What the exercise asks » In the material below, the required lines run from the one containing "X68500000Y-196525000D01*" through the one containing "X72800000Y-196525000D01*". Copy those lines exactly, ends included, and nothing else.
━━━ Data listing
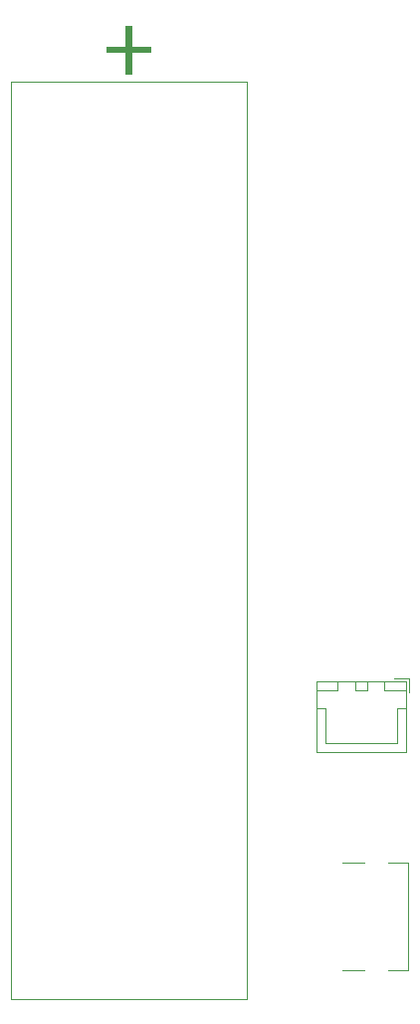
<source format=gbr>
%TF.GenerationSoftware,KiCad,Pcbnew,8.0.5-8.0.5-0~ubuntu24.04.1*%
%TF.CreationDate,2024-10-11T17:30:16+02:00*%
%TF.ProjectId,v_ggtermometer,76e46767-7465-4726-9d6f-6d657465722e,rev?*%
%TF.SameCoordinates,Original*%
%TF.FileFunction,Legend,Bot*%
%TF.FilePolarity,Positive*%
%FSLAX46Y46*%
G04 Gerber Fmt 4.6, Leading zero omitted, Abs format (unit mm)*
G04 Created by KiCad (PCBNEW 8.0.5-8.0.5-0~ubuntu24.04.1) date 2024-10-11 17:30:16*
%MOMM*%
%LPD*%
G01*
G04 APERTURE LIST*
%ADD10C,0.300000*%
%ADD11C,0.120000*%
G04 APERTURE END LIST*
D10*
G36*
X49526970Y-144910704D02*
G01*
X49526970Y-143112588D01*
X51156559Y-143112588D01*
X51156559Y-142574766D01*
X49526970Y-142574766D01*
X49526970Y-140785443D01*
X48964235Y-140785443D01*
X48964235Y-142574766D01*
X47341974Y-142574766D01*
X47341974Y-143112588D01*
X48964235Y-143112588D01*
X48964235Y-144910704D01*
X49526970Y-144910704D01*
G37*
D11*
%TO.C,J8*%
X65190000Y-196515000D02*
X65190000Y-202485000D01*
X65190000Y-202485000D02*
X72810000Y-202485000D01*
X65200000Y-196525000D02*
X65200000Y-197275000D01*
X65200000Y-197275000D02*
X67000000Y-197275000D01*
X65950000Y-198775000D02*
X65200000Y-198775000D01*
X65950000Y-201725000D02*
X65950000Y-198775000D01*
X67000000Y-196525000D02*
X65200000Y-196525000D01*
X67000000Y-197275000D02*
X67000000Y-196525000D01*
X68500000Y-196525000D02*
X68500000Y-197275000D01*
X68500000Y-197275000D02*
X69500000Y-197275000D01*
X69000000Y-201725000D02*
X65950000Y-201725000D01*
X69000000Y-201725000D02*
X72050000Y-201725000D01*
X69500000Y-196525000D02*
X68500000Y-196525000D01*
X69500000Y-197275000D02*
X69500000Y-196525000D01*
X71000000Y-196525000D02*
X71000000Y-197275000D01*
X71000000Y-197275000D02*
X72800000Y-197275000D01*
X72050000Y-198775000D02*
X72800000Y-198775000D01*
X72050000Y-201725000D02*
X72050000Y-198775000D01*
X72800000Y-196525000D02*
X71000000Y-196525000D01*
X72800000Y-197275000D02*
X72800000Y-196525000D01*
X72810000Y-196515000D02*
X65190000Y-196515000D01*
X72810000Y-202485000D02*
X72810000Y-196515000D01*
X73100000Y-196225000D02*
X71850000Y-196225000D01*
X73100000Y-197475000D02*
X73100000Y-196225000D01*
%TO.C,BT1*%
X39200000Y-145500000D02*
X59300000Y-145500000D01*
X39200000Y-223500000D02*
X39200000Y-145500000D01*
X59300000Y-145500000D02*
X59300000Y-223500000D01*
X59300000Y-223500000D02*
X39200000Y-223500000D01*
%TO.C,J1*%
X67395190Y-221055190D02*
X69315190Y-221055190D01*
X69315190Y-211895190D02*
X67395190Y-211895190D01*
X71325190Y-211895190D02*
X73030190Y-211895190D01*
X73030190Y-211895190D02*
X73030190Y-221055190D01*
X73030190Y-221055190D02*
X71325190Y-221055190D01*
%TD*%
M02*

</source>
━━━━━━
━━━ Data listing
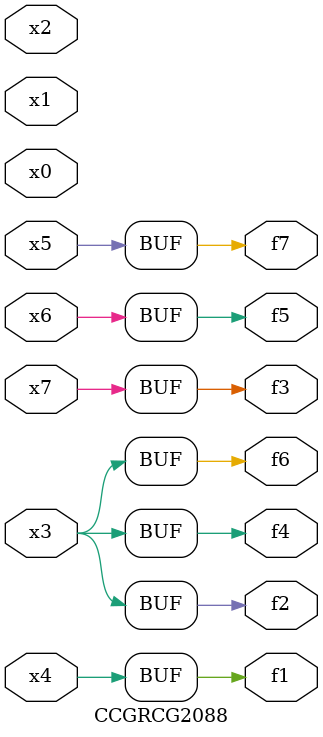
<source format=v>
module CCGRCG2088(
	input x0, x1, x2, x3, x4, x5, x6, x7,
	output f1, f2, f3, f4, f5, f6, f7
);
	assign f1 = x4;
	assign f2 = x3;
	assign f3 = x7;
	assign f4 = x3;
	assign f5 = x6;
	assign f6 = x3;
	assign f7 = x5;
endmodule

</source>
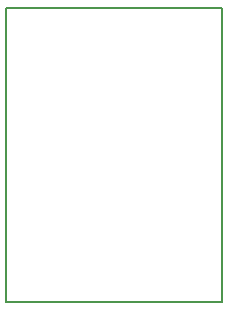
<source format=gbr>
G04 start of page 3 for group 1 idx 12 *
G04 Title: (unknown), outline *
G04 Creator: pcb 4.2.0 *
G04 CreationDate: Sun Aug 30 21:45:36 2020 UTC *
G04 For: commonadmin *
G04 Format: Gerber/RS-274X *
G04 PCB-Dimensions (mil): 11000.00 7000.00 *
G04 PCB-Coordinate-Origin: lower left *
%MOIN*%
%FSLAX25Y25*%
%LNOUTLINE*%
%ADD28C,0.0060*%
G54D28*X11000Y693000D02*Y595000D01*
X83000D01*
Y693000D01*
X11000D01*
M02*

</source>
━━━━━━
Solution to this exercise »
X68500000Y-196525000D01*
X69500000Y-197275000D02*
X69500000Y-196525000D01*
X71000000Y-196525000D02*
X71000000Y-197275000D01*
X71000000Y-197275000D02*
X72800000Y-197275000D01*
X72050000Y-198775000D02*
X72800000Y-198775000D01*
X72050000Y-201725000D02*
X72050000Y-198775000D01*
X72800000Y-196525000D02*
X71000000Y-196525000D01*
X72800000Y-197275000D02*
X72800000Y-196525000D01*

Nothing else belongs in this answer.